> [Data in this exercise]:
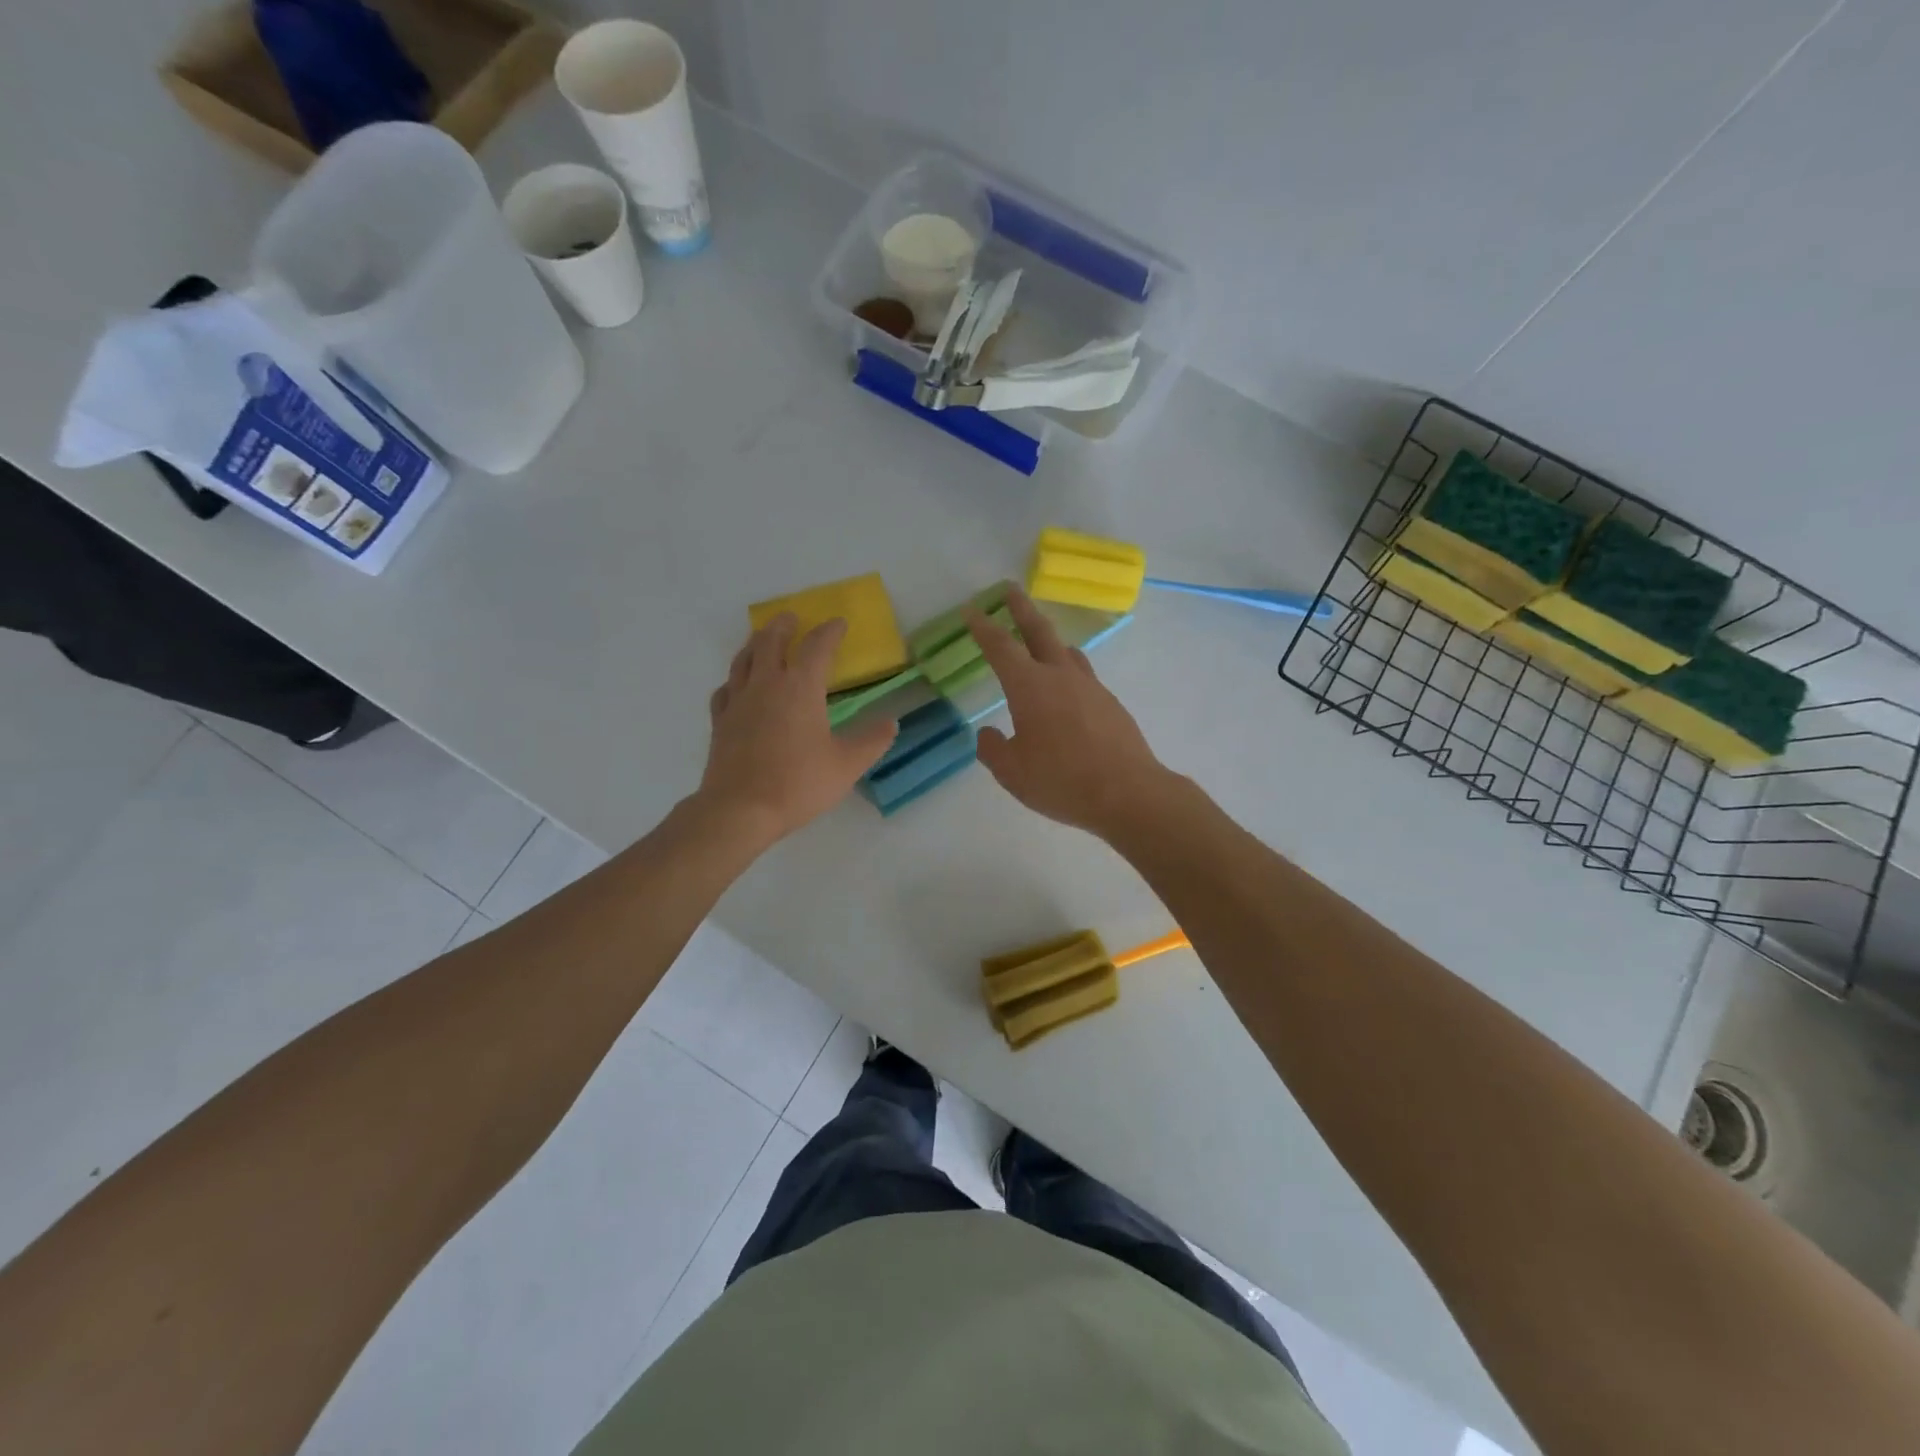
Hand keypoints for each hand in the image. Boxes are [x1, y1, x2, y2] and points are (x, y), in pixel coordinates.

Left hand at [698, 614, 896, 844]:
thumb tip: (892, 722)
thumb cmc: (798, 783)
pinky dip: (735, 679)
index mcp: (800, 688)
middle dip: (784, 625)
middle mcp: (766, 684)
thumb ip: (871, 740)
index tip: (838, 623)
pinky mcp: (720, 721)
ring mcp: (738, 701)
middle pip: (771, 641)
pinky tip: (737, 686)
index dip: (829, 631)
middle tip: (792, 617)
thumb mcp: (847, 765)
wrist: (740, 809)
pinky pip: (725, 689)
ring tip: (763, 640)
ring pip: (743, 659)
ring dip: (756, 643)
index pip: (817, 647)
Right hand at [965, 587, 1170, 838]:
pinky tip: (1068, 692)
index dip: (982, 626)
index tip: (971, 609)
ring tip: (1040, 640)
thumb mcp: (1012, 772)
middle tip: (1011, 589)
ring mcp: (1091, 687)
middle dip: (1021, 608)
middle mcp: (1061, 676)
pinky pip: (1084, 677)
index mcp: (1029, 686)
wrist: (1128, 793)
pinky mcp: (1111, 704)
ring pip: (1067, 651)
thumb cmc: (1061, 781)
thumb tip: (988, 733)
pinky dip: (1069, 672)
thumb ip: (993, 749)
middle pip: (1039, 631)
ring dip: (1049, 639)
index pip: (1000, 647)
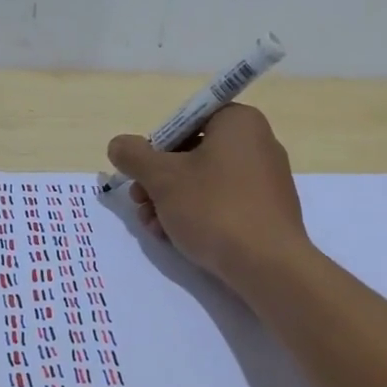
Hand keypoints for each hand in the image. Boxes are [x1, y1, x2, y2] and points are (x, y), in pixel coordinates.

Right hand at [107, 105, 312, 292]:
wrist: (269, 265)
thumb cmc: (215, 208)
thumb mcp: (163, 179)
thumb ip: (134, 156)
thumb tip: (118, 145)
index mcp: (238, 121)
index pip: (186, 121)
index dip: (156, 147)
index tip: (142, 174)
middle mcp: (257, 142)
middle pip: (192, 153)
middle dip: (159, 181)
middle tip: (140, 203)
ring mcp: (266, 178)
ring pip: (204, 182)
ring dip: (171, 202)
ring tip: (153, 227)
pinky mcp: (267, 210)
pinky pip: (224, 203)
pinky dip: (197, 215)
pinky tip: (175, 237)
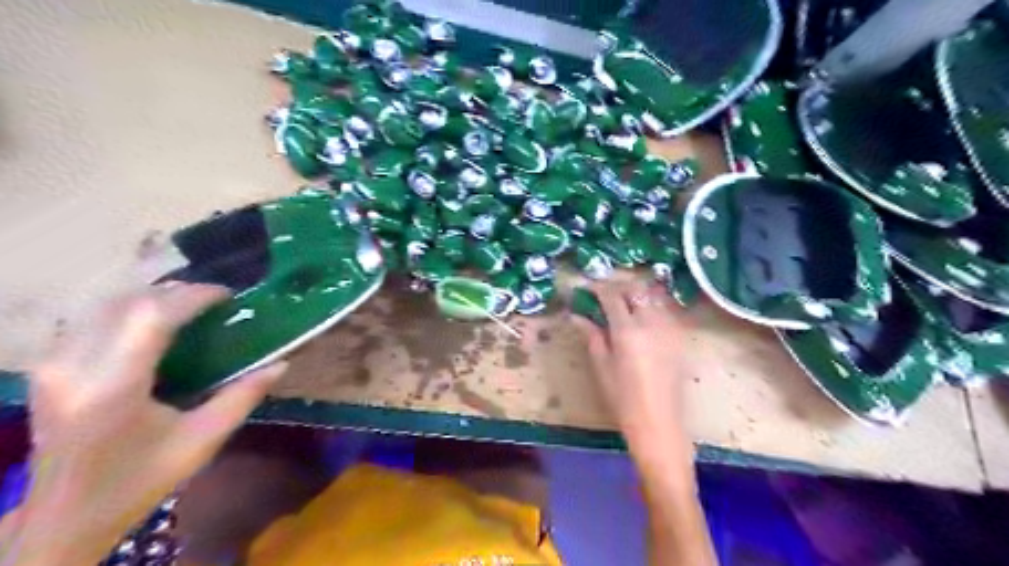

> [Task directions]: Keep both end lines and retype everything in the records above from the line containing "wrist: (740, 809)" through the line containing "index pip: (1000, 647)", exactly, with nothing else.

> [Output]:
wrist: (740, 809)
pinky pip: (725, 689)
ring tip: (763, 640)
ring pip: (743, 659)
ring dip: (756, 643)
index pip: (817, 647)
Right hand at [965, 587, 1170, 838]:
pinky tip: (1068, 692)
index dip: (982, 626)
index tip: (971, 609)
ring tip: (1040, 640)
thumb mcp: (1012, 772)
middle tip: (1011, 589)
ring mcp: (1091, 687)
middle dip: (1021, 608)
middle mcp: (1061, 676)
pinky pip: (1084, 677)
index mcp: (1029, 686)
wrist: (1128, 793)
pinky mcp: (1111, 704)
ring pip: (1067, 651)
thumb cmc: (1061, 781)
thumb tip: (988, 733)
pinky dip: (1069, 672)
thumb ip: (993, 749)
middle pip: (1039, 631)
ring dip: (1049, 639)
index pip: (1000, 647)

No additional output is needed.